Le Pays de la Sagouine is an Acadian tourist attraction in Bouctouche, New Brunswick, Canada, inspired by the works of Antonine Maillet.

==History==
Antonine Maillet had written over 30 plays and novels on the Acadians, including her award-winning play: "La Sagouine". Le Pays de la Sagouine was established in 1992 to celebrate that literary success and to show what it was like to live the Acadian life. The celebration is a reenactment of the Acadian culture and is both entertaining and historic for viewers.

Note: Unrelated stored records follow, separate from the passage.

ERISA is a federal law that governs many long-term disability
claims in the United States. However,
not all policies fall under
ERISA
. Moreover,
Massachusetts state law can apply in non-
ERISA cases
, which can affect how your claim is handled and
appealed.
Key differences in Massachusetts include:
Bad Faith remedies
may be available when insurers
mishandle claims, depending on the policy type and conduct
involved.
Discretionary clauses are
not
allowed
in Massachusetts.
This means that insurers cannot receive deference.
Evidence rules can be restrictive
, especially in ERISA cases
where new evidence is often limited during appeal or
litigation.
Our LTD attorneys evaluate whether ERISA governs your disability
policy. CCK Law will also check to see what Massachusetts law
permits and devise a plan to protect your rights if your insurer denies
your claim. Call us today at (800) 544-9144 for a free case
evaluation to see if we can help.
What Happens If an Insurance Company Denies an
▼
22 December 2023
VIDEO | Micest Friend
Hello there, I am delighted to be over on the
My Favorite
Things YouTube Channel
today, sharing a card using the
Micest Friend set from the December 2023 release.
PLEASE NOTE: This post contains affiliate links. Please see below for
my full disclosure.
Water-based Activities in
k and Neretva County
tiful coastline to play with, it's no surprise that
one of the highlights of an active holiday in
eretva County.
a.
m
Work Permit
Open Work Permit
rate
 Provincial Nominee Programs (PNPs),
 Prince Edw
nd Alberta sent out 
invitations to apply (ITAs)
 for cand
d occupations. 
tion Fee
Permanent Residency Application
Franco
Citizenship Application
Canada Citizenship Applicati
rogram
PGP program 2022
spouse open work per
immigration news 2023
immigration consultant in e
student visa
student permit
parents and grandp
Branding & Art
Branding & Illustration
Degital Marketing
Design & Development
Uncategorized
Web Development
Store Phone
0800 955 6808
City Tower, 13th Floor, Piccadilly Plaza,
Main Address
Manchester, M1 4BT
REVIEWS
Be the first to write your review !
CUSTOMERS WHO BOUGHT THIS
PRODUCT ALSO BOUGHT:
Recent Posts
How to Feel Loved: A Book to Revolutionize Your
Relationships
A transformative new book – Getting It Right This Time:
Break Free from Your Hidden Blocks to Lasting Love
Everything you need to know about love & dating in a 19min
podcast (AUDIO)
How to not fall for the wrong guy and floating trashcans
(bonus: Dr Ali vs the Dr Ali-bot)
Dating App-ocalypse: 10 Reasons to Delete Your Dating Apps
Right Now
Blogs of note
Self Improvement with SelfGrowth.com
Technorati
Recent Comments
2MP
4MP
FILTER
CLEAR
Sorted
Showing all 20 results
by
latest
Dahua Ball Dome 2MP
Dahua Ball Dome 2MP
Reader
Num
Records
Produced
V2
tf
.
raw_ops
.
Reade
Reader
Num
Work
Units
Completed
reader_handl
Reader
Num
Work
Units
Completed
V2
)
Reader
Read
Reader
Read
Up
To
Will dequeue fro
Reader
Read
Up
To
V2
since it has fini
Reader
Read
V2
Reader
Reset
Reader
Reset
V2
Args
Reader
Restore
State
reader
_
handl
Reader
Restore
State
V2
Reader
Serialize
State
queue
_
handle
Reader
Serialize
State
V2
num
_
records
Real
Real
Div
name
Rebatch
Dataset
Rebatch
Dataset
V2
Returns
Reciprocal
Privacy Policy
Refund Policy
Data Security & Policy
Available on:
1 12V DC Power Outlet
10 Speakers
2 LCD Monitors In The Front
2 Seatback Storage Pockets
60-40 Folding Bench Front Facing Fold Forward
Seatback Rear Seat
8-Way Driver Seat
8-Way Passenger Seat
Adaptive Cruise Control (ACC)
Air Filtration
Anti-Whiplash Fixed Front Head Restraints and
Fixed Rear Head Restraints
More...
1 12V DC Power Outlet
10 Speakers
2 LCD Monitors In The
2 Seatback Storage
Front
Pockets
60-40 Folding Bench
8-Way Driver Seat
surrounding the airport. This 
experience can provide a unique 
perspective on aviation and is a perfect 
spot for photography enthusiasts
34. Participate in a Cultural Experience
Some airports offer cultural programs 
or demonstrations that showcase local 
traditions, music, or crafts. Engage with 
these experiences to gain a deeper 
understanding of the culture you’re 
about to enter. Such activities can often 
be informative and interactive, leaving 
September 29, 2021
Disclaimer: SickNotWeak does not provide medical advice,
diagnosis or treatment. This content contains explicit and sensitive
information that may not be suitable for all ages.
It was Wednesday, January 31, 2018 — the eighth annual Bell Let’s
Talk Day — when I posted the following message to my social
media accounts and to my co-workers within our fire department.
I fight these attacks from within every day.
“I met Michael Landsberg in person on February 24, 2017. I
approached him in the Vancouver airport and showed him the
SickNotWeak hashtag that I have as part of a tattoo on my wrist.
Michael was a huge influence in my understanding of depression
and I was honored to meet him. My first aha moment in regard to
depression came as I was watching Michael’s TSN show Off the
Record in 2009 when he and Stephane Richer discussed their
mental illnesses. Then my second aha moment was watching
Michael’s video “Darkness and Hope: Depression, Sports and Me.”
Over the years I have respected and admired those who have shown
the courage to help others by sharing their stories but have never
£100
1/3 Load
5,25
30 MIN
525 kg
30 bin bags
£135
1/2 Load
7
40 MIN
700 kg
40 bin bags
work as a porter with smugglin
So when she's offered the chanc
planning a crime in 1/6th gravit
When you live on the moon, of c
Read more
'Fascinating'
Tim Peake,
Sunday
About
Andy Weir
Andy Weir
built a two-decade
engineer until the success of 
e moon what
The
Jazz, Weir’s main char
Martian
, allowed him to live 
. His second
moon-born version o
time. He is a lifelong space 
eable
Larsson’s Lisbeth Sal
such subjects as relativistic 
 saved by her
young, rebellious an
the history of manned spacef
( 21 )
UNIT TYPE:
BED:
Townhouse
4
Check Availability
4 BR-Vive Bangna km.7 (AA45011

Le Pays de la Sagouine is said to attract 60,000 people a season, which far exceeds the population of Bouctouche (2,426). The island (Flea Island / Île-aux-Puces) where Le Pays de la Sagouine is standing was owned by Antoine LeBlanc of Bouctouche. The site's restaurant l'Ordre du bon temps was destroyed by fire on October 23, 2008 but has been rebuilt and is currently in operation.

In 2023, in partnership with Moment factory, Le Pays de la Sagouine opened a 1.5 km (1 mile) trail called Akadi Lumina. The trail includes lights, music and visuals and is intended to be experienced at night.